→ **Activity**:
Below is some data. Retype exactly the lines starting at the one with "left ear: (1080, 1112)" and ending at the one with "left ankle: (77, 355)".
** Information follows **
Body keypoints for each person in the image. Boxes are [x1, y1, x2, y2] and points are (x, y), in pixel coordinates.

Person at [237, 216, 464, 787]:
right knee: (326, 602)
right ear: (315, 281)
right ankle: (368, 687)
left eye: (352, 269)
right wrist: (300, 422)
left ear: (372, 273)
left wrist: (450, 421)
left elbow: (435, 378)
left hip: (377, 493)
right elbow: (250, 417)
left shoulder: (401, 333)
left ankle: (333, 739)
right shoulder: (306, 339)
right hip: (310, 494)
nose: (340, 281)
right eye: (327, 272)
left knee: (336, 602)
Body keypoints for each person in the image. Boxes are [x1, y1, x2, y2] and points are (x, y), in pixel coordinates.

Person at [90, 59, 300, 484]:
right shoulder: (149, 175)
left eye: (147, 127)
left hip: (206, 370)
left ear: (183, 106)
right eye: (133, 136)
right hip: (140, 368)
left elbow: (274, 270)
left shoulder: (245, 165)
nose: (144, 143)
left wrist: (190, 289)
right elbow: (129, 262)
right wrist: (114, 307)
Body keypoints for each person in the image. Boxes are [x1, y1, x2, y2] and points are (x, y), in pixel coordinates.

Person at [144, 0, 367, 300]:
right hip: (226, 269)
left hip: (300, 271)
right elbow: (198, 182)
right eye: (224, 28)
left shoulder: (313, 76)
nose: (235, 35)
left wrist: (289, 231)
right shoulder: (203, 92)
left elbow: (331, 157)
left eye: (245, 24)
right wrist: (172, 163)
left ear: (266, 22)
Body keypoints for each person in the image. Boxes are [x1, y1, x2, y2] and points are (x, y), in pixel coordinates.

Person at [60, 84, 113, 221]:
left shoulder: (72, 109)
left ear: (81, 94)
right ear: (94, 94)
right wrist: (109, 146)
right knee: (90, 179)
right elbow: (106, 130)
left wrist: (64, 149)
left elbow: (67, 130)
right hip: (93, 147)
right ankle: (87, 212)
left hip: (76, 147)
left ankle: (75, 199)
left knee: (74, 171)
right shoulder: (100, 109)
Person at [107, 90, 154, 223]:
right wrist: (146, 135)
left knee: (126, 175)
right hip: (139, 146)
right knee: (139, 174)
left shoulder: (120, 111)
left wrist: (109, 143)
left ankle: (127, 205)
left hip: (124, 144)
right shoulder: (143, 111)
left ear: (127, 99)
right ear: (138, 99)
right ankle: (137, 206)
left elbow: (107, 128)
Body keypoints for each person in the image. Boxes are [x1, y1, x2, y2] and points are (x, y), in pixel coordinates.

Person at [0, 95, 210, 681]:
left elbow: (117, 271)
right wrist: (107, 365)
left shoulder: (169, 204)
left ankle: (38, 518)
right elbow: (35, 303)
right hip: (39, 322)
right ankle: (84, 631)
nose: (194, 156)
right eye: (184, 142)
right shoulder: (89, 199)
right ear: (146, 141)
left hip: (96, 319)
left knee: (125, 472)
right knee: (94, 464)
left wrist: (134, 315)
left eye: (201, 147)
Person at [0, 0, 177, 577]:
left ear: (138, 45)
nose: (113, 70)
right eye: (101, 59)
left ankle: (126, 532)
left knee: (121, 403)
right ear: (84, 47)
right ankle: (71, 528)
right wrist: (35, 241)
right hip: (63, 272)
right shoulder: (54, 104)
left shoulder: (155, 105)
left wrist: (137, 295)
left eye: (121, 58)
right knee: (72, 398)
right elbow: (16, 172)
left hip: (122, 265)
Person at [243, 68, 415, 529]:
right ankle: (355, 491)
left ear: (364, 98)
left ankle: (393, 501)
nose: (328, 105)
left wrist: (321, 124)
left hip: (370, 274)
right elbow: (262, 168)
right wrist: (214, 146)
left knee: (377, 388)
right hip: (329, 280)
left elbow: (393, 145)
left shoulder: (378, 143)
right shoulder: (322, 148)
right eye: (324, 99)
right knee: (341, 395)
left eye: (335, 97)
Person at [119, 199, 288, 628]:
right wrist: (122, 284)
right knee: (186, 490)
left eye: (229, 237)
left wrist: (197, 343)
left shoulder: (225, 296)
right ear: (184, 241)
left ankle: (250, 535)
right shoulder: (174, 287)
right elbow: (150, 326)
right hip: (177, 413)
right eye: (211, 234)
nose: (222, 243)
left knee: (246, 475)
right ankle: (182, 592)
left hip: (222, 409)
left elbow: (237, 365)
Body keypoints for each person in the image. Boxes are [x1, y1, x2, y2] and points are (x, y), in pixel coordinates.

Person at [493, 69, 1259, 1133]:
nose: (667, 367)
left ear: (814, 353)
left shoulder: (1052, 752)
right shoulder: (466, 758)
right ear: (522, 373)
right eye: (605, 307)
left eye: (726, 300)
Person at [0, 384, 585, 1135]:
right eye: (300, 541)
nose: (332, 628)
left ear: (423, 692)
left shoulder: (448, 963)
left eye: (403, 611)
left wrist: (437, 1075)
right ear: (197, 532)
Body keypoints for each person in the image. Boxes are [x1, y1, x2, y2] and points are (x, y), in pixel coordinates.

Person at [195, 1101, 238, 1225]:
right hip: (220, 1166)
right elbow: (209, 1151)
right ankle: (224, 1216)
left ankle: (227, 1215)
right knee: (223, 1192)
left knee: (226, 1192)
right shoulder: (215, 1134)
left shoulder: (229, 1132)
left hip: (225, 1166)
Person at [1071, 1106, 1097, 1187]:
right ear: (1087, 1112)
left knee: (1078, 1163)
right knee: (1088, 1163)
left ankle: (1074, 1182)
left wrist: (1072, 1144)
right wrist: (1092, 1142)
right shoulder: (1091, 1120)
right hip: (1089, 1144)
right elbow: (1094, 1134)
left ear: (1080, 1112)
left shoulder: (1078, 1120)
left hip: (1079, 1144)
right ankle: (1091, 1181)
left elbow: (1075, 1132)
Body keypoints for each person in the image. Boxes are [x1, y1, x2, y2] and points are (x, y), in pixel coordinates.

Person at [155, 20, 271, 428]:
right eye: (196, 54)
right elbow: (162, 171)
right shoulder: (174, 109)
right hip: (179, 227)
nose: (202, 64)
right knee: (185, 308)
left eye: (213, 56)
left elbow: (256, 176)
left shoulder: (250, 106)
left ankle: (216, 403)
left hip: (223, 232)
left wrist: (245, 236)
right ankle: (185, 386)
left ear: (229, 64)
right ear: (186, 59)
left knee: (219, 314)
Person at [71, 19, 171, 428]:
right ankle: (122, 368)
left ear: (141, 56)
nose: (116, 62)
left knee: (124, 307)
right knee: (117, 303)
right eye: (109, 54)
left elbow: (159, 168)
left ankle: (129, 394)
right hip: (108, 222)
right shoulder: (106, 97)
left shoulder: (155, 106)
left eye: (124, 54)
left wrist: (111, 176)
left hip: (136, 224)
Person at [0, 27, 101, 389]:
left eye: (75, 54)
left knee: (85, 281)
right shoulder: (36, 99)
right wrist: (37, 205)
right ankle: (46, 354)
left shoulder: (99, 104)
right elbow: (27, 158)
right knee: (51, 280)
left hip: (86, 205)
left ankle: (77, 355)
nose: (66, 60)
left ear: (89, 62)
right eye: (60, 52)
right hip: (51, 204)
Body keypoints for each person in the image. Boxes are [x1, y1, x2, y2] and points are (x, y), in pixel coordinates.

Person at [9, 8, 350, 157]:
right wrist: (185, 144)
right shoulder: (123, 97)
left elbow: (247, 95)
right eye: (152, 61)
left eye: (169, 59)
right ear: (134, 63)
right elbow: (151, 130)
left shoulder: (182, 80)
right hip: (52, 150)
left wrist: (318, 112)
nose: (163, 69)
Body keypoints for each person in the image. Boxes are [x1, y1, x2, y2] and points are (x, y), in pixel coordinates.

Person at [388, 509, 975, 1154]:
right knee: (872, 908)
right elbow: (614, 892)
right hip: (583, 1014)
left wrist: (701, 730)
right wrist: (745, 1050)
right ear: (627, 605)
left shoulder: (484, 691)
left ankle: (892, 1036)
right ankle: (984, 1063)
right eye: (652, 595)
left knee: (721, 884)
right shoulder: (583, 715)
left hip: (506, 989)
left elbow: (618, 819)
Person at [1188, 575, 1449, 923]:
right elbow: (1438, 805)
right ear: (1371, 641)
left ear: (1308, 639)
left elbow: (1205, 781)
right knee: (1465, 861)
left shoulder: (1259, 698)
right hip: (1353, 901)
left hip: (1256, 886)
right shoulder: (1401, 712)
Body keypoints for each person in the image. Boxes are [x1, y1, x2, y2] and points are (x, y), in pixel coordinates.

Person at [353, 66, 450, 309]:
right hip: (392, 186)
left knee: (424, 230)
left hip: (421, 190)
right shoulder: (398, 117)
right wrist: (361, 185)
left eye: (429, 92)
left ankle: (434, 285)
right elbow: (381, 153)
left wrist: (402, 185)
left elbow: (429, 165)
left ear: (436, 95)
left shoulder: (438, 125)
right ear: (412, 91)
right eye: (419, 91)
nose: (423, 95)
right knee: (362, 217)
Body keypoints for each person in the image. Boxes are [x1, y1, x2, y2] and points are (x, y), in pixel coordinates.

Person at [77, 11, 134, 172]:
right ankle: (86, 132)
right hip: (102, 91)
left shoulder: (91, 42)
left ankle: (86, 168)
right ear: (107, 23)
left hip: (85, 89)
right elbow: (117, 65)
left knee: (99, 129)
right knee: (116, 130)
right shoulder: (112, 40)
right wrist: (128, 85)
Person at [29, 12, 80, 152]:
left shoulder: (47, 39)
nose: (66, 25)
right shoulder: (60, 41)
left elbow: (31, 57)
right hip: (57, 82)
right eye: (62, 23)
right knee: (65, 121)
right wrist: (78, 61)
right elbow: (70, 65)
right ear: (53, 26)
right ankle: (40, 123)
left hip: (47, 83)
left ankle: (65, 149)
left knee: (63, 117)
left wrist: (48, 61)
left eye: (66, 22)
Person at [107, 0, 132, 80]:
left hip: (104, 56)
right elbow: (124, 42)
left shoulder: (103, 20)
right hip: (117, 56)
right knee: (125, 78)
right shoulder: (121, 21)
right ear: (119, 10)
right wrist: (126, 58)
** End of Information **
→ **Answer to this problem**:
left ear: (1080, 1112)
left shoulder: (1078, 1120)
left hip: (1079, 1144)
right ankle: (1091, 1181)
left elbow: (1075, 1132)
Body keypoints for each person in the image. Boxes are [x1, y1, x2, y2] and points are (x, y), in pixel coordinates.

Person at [155, 20, 271, 428]:
right eye: (196, 54)
right elbow: (162, 171)
right shoulder: (174, 109)
right hip: (179, 227)
nose: (202, 64)
right knee: (185, 308)
left eye: (213, 56)
left elbow: (256, 176)
left shoulder: (250, 106)
left ankle: (216, 403)
left hip: (223, 232)
left wrist: (245, 236)
right ankle: (185, 386)
left ear: (229, 64)
right ear: (186, 59)
left knee: (219, 314)
Person at [71, 19, 171, 428]:
right ankle: (122, 368)
left ear: (141, 56)
nose: (116, 62)
left knee: (124, 307)
right knee: (117, 303)
right eye: (109, 54)
left elbow: (159, 168)
left ankle: (129, 394)
right hip: (108, 222)
right shoulder: (106, 97)
left shoulder: (155, 106)
left eye: (124, 54)
left wrist: (111, 176)
left hip: (136, 224)
Person at [0, 27, 101, 389]:
left eye: (75, 54)
left knee: (85, 281)
right shoulder: (36, 99)
right wrist: (37, 205)
right ankle: (46, 354)
left shoulder: (99, 104)
right elbow: (27, 158)
right knee: (51, 280)
left hip: (86, 205)
left ankle: (77, 355)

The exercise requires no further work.